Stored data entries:
* * * * *

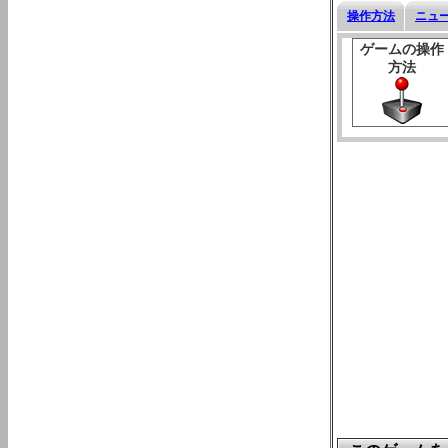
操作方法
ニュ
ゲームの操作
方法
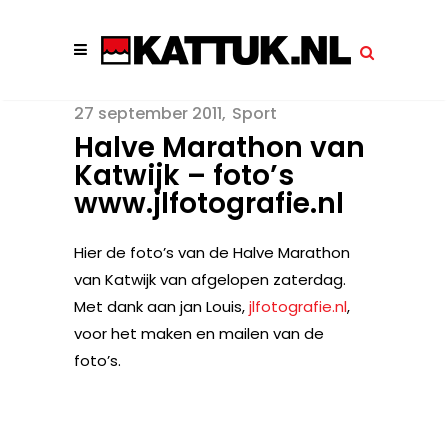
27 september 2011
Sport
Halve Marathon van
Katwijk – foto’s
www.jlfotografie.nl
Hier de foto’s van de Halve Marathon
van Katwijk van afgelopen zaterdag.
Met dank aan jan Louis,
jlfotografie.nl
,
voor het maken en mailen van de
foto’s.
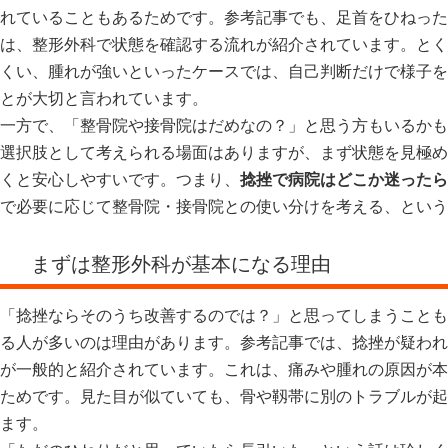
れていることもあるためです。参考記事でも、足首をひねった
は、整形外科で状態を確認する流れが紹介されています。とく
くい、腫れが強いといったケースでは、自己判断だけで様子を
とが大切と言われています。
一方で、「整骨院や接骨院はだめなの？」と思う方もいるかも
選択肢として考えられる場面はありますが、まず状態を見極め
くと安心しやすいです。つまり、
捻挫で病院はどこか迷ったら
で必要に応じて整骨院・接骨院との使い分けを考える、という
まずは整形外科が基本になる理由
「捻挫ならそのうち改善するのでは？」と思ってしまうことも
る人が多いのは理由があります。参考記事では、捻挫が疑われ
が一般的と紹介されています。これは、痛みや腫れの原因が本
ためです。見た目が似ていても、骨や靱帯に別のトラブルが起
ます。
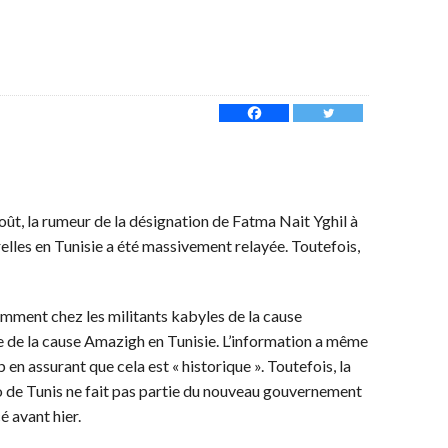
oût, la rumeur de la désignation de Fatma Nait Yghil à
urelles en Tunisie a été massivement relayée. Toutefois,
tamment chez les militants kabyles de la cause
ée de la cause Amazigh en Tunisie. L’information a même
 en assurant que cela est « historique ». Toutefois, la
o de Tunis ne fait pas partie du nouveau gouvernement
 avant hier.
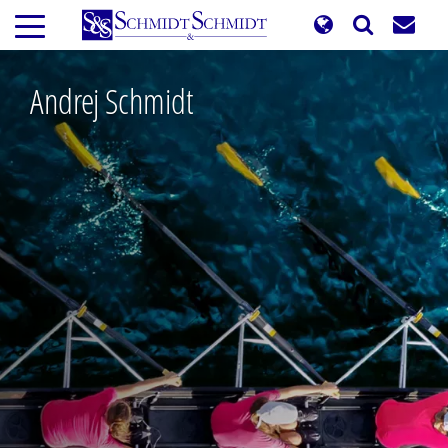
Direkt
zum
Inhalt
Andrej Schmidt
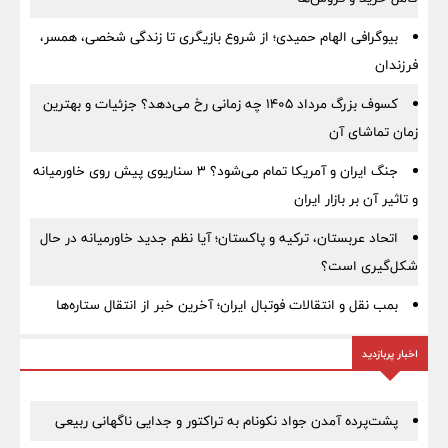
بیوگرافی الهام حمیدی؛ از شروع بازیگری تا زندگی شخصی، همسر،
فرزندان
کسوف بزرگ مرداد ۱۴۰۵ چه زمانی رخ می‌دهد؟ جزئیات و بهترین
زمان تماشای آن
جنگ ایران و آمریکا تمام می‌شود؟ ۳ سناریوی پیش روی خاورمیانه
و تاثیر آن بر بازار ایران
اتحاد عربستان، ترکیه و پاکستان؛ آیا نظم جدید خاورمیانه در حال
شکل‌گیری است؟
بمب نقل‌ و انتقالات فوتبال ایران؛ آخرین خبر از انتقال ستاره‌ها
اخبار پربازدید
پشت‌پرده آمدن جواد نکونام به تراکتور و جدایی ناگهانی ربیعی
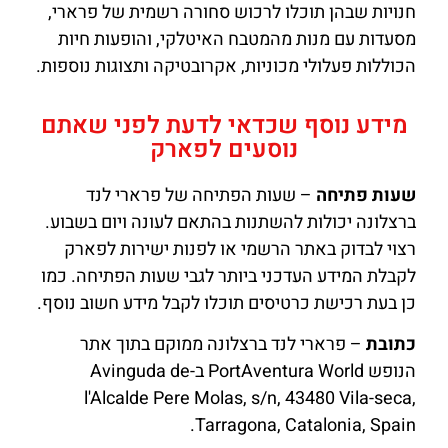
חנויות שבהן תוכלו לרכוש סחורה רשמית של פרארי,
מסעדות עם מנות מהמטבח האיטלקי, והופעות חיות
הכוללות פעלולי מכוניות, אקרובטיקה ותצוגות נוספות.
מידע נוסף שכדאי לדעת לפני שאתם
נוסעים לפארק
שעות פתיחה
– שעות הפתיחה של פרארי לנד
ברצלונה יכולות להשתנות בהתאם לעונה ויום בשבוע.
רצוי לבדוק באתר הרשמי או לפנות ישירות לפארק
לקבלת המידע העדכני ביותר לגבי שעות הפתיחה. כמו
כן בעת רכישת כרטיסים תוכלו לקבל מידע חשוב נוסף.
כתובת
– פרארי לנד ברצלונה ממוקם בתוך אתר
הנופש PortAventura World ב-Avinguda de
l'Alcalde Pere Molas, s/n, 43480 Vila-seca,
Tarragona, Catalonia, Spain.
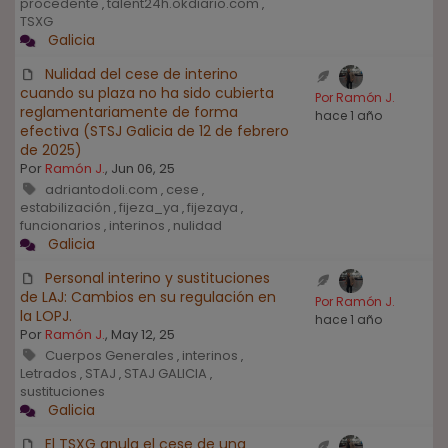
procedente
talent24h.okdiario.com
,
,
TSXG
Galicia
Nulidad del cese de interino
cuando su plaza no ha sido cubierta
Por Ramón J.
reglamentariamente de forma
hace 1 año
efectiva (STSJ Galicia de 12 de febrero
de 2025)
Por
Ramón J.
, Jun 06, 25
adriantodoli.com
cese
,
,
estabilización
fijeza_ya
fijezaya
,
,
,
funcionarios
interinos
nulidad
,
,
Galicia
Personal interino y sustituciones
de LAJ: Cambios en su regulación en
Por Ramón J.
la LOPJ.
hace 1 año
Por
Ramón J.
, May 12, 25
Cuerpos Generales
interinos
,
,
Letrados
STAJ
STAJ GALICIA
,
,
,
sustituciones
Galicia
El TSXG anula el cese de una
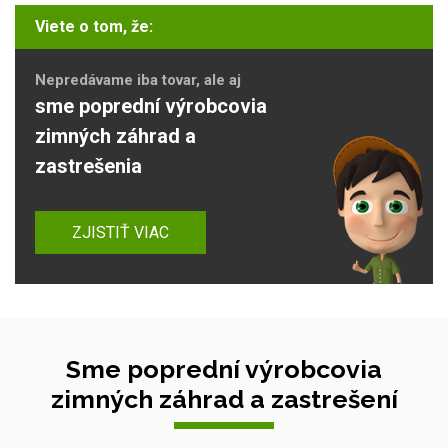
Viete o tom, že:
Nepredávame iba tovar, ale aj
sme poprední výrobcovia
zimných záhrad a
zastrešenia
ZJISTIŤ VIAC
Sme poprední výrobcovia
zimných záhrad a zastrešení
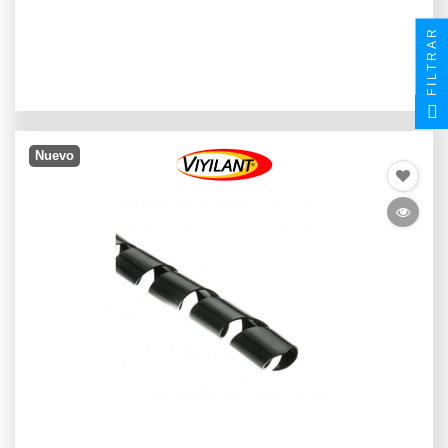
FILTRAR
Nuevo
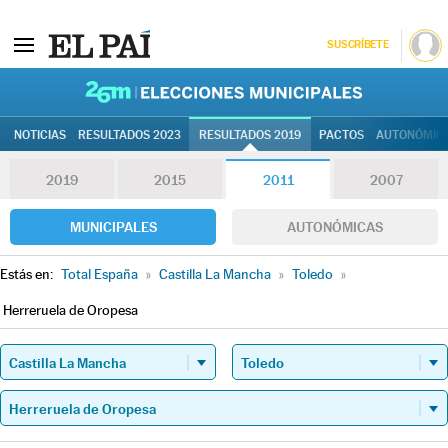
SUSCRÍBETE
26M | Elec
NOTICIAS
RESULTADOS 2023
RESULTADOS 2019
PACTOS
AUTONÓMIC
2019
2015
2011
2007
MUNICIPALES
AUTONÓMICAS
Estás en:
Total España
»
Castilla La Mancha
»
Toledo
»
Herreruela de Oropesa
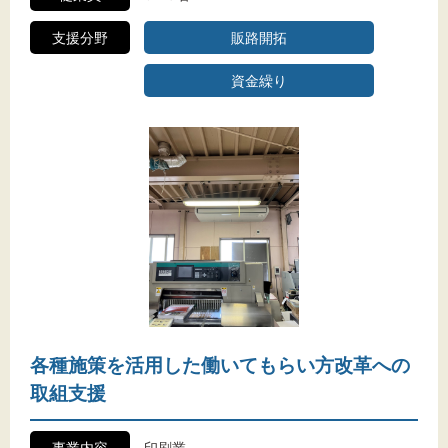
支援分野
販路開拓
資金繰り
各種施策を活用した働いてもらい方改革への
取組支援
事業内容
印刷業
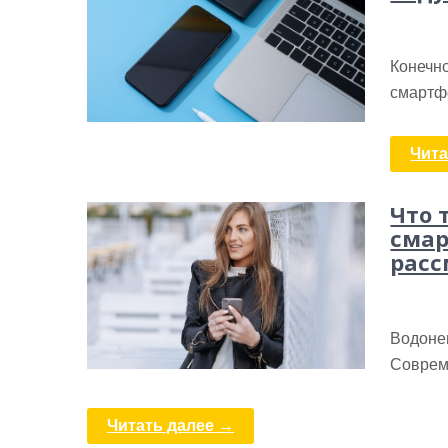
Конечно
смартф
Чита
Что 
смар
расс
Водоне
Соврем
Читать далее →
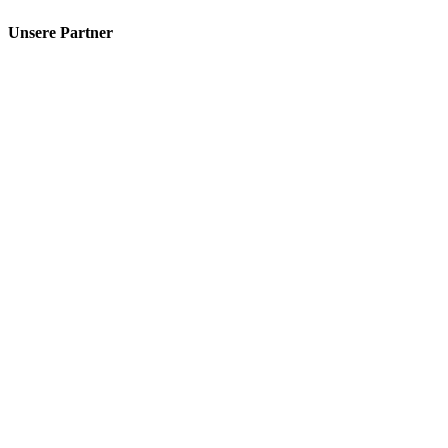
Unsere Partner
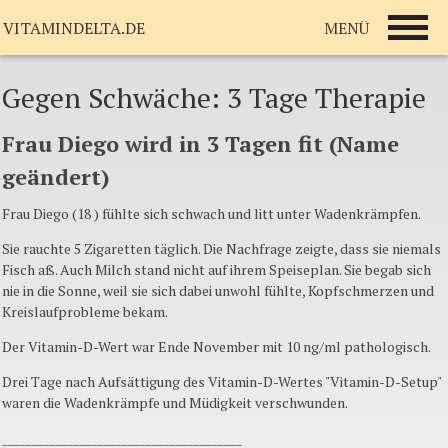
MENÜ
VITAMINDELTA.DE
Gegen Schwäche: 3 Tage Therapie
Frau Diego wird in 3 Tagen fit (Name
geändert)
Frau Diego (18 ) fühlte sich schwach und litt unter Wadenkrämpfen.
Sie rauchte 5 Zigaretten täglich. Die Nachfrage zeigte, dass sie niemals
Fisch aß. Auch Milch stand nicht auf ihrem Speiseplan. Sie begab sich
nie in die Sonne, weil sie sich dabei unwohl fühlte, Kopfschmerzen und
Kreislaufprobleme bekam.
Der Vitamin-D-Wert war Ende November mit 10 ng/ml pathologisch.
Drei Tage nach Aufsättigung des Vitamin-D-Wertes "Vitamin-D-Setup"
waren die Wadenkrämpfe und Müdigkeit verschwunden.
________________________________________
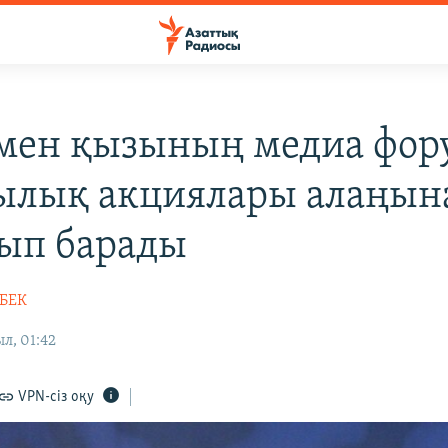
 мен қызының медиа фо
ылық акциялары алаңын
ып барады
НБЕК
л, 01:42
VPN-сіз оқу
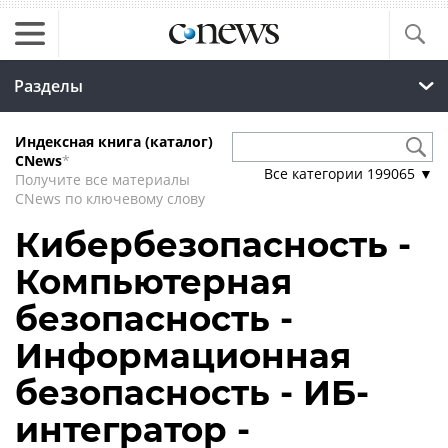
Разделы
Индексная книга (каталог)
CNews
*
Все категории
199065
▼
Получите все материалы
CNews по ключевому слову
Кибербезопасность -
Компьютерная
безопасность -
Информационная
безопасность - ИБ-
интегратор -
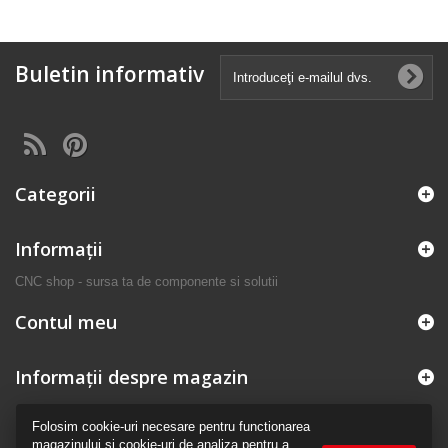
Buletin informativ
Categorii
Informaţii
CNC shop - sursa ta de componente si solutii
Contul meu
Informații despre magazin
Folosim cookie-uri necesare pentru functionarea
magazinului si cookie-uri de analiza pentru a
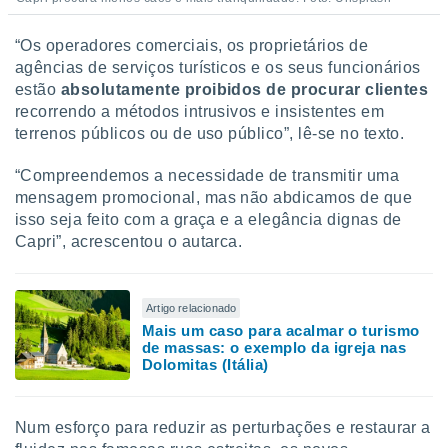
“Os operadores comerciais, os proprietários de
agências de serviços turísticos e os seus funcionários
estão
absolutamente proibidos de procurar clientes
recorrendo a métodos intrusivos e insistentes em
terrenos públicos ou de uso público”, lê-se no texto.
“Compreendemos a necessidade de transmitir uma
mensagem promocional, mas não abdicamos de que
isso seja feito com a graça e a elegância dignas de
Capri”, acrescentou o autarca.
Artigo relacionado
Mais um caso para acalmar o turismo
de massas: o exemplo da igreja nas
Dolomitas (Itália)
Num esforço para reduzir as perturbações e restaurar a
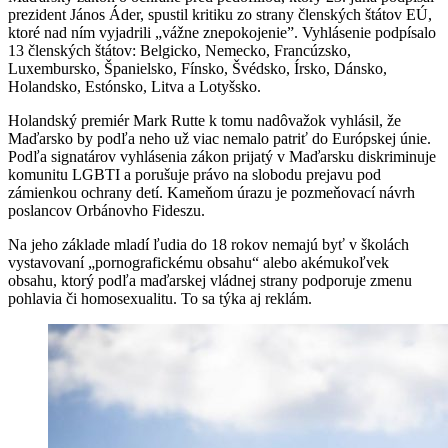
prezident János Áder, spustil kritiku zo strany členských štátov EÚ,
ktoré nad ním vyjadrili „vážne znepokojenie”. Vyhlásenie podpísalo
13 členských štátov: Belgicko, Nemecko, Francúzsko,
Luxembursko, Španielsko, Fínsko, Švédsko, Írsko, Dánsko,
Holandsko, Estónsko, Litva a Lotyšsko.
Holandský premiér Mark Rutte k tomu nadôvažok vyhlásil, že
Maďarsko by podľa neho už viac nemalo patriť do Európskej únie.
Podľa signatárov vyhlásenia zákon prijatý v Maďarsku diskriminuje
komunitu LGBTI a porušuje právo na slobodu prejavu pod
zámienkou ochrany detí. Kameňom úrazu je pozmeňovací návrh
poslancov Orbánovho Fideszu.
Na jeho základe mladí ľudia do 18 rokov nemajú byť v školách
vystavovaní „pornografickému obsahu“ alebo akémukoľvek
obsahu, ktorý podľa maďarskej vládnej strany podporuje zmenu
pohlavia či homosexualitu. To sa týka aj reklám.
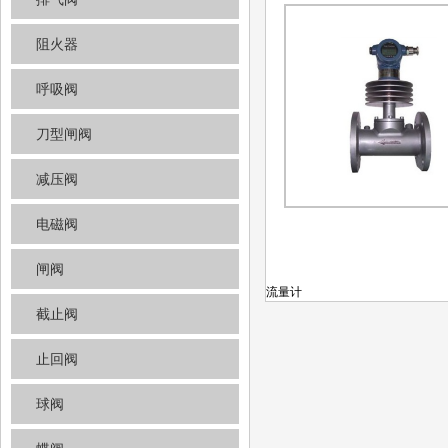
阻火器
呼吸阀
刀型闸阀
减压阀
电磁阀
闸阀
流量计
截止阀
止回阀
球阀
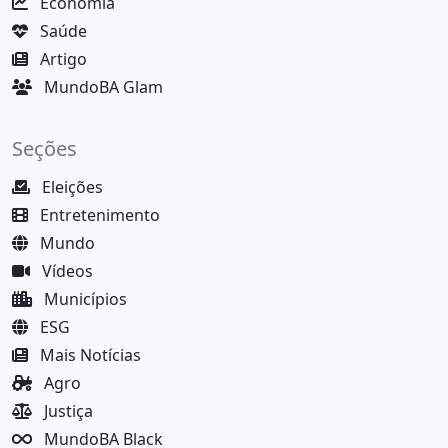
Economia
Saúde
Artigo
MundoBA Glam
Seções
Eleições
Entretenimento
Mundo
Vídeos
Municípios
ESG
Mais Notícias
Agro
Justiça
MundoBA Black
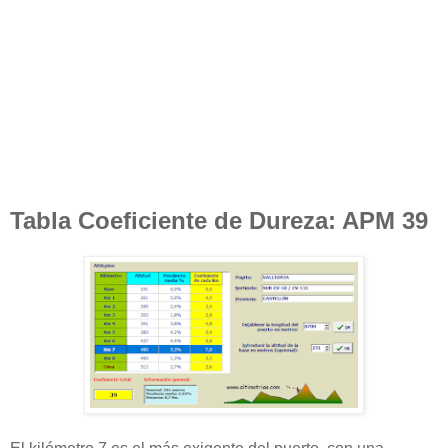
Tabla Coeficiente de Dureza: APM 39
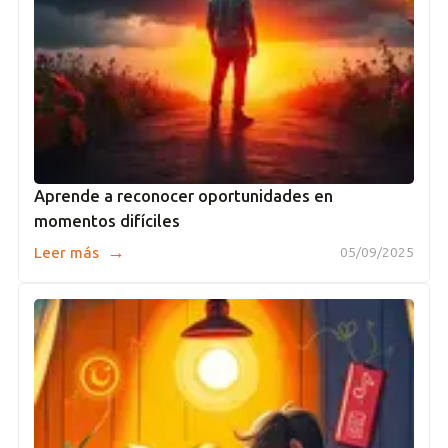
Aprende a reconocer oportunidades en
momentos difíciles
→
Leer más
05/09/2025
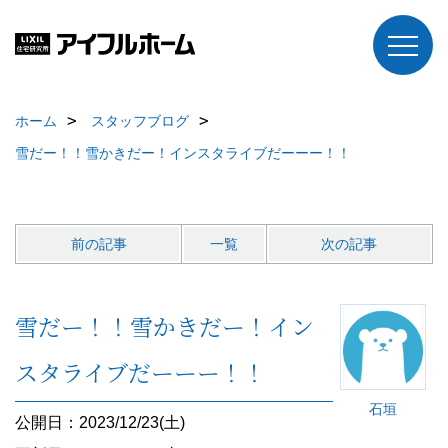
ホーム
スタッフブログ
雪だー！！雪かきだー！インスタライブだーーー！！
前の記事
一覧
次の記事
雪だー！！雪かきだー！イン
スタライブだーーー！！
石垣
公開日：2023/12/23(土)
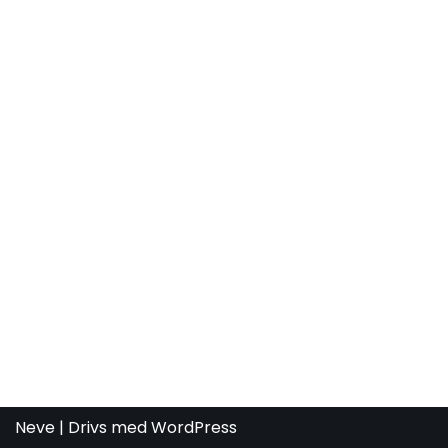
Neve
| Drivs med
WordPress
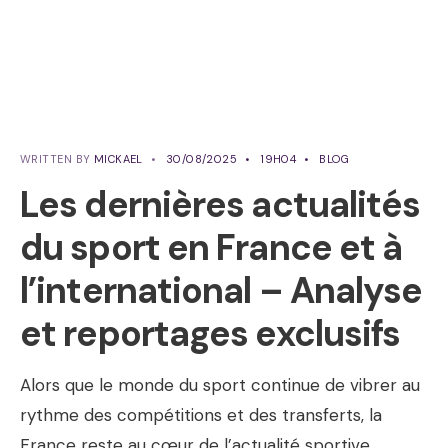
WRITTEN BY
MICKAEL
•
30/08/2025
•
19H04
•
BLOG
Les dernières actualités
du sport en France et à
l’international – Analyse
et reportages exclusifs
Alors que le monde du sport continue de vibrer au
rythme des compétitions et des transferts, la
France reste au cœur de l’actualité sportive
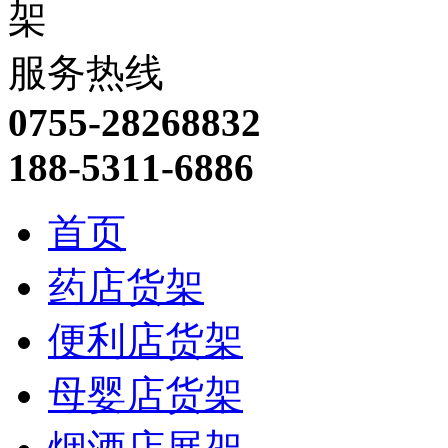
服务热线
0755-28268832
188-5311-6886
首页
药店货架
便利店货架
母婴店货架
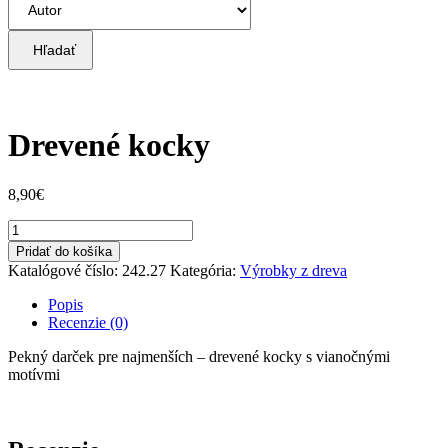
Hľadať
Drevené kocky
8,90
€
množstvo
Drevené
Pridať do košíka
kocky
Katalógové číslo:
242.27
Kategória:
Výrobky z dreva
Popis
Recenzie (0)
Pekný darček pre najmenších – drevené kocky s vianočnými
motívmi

* * * * *

• Work to complete: Reproduce verbatim the part of the entries that starts with the line containing "27 september 2011" and ends with the line containing "پشت‌پرده آمدن جواد", including both of those lines. Leave out the picture markers.

• Solution to this exercise:
27 september 2011
Sport
Halve Marathon van
Katwijk – foto’s
www.jlfotografie.nl
Hier de foto’s van de Halve Marathon
van Katwijk van afgelopen zaterdag.
Met dank aan jan Louis,
jlfotografie.nl
,
voor het maken en mailen van de
foto’s.
れていることもあるためです。参考記事でも、足首をひねった
は、整形外科で状態を確認する流れが紹介されています。とく
くい、腫れが強いといったケースでは、自己判断だけで様子を
とが大切と言われています。
一方で、「整骨院や接骨院はだめなの？」と思う方もいるかも
選択肢として考えられる場面はありますが、まず状態を見極め
くと安心しやすいです。つまり、
捻挫で病院はどこか迷ったら
で必要に応じて整骨院・接骨院との使い分けを考える、という
まずは整形外科が基本になる理由
「捻挫ならそのうち改善するのでは？」と思ってしまうことも
る人が多いのは理由があります。参考記事では、捻挫が疑われ
が一般的と紹介されています。これは、痛みや腫れの原因が本
ためです。見た目が似ていても、骨や靱帯に別のトラブルが起
ます。
oût, la rumeur de la désignation de Fatma Nait Yghil à
urelles en Tunisie a été massivement relayée. Toutefois,
tamment chez les militants kabyles de la cause
ée de la cause Amazigh en Tunisie. L’information a même
 en assurant que cela est « historique ». Toutefois, la
o de Tunis ne fait pas partie du nouveau gouvernement
 avant hier.
Direkt
zum
Inhalt
Andrej Schmidt
بیوگرافی الهام حمیدی؛ از شروع بازیگری تا زندگی شخصی، همسر،
فرزندان
کسوف بزرگ مرداد ۱۴۰۵ چه زمانی رخ می‌دهد؟ جزئیات و بهترین
زمان تماشای آن
جنگ ایران و آمریکا تمام می‌شود؟ ۳ سناریوی پیش روی خاورمیانه
و تاثیر آن بر بازار ایران
اتحاد عربستان، ترکیه و پاکستان؛ آیا نظم جدید خاورمیانه در حال
شکل‌گیری است؟
بمب نقل‌ و انتقالات فوتبال ایران؛ آخرین خبر از انتقال ستاره‌ها
اخبار پربازدید
پشت‌پرده آمدن جواد نکونام به تراکتور و جدایی ناگهانی ربیعی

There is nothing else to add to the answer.